TEXTO DO DOCUMENTO:
○ ○ ○ ○ ○ ○ ○
Em Capão Redondo, mulherada corre por alegria e autonomia
16/12/13 16:25O marido foi assassinado pela polícia, o filho morto por assaltante. “Eu tinha tudo para sair matando e atirando”, diz Neide. Mas não: corredora apaixonada, diz que montou seu projeto de apoio a crianças da periferia seguindo o desejo do filho perdido para uma bala disparada por um garoto de 12 anos.
Baiana de 53 anos, Marineide dos Santos Silva é a idealizadora do projeto Vida Corrida, implantado no parque Santo Dias, no coração do Capão Redondo, zona sul de São Paulo. Ele foi a minha anfitriã de hoje, liderando uma corrida e caminhada pela região, mostrando as dificuldades enfrentadas pelos moradores da comunidade –que já foi tida como uma das mais violentas da cidade—e também as conquistas.
Por onde passamos, aliás, tudo é fruto da luta de entidades de favelas e de conjuntos habitacionais, a começar pelo próprio parque. Há cerca de 30 anos, a região teve uma explosão de crescimento. Conjuntos de habitações populares –como o predinho da Cohab onde Neide tem um pequeno apartamento— foram construídos, aos poucos ocupando o que antes era uma grande fazenda.
“Não ia sobrar verde em lugar nenhum”, conta a líder corredora, lembrando a mobilização da comunidade em defesa de uma área de lazer. A reivindicação local acabou sendo atendida, e o parque Santo Dias acaba de completar 21 anos. O local, cheio de trilhas e com áreas de mata nativa, foi nomeado em homenagem a Santo Dias da Silva, operário morto pela polícia durante as mobilizações dos metalúrgicos no final dos anos 1970 (saiba mais AQUI; se puder, confira também este VÍDEO, que tem cerca de 40 min.).
“Ele nos inspira”, diz Neide, que, na adolescência, chegou a conhecer o dirigente operário em reuniões da igreja local. Ela mesma, porém, nunca teve grande participação em lutas reivindicativas: tratava de viver sua vida, trabalhando em uma oficina de costura e treinando corrida, pois acreditava que o esporte poderia ajudá-la a ter melhores condições.
Depois da morte do filho mais velho –ela tem ainda um casal de filhos, ambos já vivendo independentes, e uma netinha–, começou a dar dicas de treinamento para mulheres que a viam correr no parque. Aos poucos, o treinamento ganhou regularidade, e o grupo passou a conquistar também as crianças.
○ ○ ○ ○ ○ ○ ○
MATERIAL FORNECIDO:
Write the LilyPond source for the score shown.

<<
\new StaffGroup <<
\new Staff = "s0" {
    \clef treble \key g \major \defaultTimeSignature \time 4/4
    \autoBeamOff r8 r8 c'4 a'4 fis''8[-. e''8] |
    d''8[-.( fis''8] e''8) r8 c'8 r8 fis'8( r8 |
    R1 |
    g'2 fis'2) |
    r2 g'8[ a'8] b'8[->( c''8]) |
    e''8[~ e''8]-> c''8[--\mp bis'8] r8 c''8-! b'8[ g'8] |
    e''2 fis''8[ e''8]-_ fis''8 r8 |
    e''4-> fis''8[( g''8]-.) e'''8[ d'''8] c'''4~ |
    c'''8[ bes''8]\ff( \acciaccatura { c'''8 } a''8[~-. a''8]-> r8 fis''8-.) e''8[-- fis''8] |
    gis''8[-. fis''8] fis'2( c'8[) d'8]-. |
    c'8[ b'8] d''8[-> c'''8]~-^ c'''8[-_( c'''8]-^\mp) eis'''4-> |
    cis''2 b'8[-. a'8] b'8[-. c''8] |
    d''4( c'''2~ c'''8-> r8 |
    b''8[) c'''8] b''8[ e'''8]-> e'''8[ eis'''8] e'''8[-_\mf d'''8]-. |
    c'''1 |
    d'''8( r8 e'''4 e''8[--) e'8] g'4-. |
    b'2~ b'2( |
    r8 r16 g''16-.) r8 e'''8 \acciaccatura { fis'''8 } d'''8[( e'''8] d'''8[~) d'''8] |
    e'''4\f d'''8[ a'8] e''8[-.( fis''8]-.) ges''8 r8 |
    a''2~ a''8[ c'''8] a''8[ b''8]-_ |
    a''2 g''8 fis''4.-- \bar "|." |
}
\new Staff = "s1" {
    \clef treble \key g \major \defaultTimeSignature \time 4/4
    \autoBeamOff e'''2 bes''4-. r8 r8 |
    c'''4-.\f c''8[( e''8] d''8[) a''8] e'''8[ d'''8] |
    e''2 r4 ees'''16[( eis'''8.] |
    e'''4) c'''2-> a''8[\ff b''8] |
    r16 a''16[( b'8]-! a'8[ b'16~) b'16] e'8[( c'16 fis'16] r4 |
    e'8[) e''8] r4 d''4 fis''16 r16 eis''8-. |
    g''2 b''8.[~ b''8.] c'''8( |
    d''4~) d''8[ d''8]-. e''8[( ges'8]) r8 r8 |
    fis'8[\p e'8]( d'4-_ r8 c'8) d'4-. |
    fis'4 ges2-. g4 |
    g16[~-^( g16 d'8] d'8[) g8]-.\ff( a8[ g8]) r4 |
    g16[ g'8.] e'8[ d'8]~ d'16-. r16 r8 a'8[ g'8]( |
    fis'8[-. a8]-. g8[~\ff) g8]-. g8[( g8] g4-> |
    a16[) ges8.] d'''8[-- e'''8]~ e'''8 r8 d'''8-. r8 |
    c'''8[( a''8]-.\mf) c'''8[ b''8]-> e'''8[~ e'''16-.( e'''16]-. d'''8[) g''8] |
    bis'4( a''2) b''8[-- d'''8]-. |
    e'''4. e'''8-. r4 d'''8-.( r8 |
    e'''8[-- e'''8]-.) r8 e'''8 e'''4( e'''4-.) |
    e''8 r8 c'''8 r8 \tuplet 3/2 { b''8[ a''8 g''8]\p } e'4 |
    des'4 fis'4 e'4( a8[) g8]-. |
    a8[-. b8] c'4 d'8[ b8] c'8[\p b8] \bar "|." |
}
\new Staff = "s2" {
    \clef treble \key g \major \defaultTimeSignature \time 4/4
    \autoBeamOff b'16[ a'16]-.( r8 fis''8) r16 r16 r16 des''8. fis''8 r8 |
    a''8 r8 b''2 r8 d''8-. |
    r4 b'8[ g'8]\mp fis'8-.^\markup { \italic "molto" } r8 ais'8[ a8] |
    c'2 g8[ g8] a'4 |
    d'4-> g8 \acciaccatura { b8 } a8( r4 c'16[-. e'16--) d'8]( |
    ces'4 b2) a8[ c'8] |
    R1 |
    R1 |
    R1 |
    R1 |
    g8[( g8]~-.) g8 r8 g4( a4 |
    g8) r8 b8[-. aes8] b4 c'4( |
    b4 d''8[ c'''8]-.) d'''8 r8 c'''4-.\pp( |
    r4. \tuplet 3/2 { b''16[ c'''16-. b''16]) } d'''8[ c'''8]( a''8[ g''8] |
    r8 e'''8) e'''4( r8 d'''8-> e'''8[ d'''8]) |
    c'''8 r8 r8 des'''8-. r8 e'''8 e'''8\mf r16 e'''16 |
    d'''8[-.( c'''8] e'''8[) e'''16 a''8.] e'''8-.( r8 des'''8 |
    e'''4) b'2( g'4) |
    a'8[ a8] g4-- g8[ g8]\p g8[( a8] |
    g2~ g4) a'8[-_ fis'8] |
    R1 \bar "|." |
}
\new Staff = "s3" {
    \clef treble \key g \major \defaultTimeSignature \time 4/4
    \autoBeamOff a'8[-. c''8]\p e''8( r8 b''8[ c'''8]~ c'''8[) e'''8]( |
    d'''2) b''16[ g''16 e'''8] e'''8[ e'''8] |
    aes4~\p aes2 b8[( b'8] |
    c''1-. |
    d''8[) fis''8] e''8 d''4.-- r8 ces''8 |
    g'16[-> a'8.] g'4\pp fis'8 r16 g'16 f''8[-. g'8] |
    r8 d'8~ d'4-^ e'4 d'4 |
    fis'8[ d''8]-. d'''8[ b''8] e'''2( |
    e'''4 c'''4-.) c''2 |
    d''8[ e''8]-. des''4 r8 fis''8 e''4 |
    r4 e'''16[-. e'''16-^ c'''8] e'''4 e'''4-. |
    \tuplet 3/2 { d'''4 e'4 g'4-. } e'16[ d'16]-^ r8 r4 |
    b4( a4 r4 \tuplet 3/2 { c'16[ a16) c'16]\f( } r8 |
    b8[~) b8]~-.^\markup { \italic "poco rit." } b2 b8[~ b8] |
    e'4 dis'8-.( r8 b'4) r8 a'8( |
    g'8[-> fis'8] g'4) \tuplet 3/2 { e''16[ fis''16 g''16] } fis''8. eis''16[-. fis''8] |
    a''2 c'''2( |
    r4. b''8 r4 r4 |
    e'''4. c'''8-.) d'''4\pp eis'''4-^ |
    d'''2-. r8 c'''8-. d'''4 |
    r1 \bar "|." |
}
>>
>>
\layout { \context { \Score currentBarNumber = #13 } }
○ ○ ○ ○ ○ ○ ○
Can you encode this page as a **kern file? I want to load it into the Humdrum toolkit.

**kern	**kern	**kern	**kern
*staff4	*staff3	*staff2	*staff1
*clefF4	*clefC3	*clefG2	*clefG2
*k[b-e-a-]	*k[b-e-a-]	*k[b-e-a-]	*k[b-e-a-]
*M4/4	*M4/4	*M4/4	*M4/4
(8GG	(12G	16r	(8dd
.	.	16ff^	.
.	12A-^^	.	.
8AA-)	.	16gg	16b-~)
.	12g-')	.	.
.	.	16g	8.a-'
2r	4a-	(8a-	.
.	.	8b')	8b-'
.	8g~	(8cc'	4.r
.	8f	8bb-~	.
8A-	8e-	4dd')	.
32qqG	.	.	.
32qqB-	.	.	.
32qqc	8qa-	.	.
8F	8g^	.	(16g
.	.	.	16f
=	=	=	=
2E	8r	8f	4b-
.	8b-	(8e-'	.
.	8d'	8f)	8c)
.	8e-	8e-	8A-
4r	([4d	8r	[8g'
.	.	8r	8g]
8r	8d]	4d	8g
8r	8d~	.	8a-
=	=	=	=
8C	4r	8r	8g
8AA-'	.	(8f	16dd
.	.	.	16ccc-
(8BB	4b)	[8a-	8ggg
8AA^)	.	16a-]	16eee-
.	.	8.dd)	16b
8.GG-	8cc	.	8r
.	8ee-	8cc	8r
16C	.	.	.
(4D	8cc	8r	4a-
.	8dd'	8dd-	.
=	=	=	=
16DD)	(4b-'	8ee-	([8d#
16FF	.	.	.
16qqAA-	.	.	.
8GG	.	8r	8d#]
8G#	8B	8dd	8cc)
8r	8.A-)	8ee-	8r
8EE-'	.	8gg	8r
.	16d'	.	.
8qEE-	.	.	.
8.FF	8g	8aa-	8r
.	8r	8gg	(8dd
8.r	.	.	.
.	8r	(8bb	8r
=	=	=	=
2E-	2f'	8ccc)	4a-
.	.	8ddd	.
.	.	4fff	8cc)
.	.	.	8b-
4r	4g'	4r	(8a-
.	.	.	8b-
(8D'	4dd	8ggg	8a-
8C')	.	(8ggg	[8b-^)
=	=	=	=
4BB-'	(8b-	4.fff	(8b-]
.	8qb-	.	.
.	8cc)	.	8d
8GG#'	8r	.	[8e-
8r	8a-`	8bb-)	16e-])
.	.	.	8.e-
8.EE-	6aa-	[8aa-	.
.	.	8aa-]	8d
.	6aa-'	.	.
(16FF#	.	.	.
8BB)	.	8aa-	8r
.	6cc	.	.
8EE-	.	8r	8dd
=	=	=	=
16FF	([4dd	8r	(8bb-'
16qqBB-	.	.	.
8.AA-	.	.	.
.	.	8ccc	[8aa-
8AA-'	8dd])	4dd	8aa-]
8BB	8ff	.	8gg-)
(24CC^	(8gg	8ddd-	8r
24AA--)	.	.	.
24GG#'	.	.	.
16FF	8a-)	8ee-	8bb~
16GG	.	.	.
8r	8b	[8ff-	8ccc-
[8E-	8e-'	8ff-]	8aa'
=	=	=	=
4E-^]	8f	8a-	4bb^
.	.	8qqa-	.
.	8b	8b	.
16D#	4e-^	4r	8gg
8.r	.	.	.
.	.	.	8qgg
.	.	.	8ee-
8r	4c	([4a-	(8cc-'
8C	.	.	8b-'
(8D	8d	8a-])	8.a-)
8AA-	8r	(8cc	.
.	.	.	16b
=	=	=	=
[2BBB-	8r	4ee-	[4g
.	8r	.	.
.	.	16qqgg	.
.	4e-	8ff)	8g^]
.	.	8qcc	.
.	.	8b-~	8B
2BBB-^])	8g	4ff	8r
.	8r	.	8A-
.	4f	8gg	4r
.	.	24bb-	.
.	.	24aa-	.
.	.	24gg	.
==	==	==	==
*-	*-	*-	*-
○ ○ ○ ○ ○ ○ ○
INSTRUÇÕES:
A – Reúna todas as linhas dos registros que contêm a palavra "tuplet".
B – Escreva a continuação do texto sobre o projeto de corrida no Capão Redondo, começando depois da última frase apresentada.

RESULTADOS POR TAREFA:
A –
    e''8 r8 c'''8 r8 \tuplet 3/2 { b''8[ a''8 g''8]\p } e'4 |
    r4. \tuplet 3/2 { b''16[ c'''16-. b''16]) } d'''8[ c'''8]( a''8[ g''8] |
    \tuplet 3/2 { d'''4 e'4 g'4-. } e'16[ d'16]-^ r8 r4 |
    b4( a4 r4 \tuplet 3/2 { c'16[ a16) c'16]\f( } r8 |
    g'8[-> fis'8] g'4) \tuplet 3/2 { e''16[ fis''16 g''16] } fis''8. eis''16[-. fis''8] |

B –
“É uma forma de tirá-los das mãos do tráfico”, diz a corredora, afirmando que muitas crianças da comunidade eram usadas como “aviãozinho”, para entregas de drogas. Hoje há professores contratados pela ONG Vida Corrida (graças a patrocinadores empresariais e individuais), e a entidade se orgulha dos números que exibe: atende cerca de 350 pessoas, quase 90% delas mulheres e meninas de 4 a 80 anos. (Confira AQUI UM VÍDEO que fiz com Neide)
Uma parcela delas estava na manhã de hoje no parque quando lá cheguei. Era um grupo colorido e risonho, em que também havia espaço para provocações –uma dizia que a outra precisava emagrecer, outra que precisava engordar, chamavam para a corrida, tudo na brincadeira. Fizeram alguns minutos de alongamento e partimos, Neide, a mulherada e eu, de “bendito fruto”.
Começamos experimentando as trilhas do parque, absolutamente maravilhosas, todas em chão batido, cobertas de folhas e protegidas do sol por árvores em penca. A trilha principal é plana e curtinha, pouco mais de 800 metros, e os corredores completam o quilômetro da volta rodando um pouco pelo asfalto nos arredores do parque.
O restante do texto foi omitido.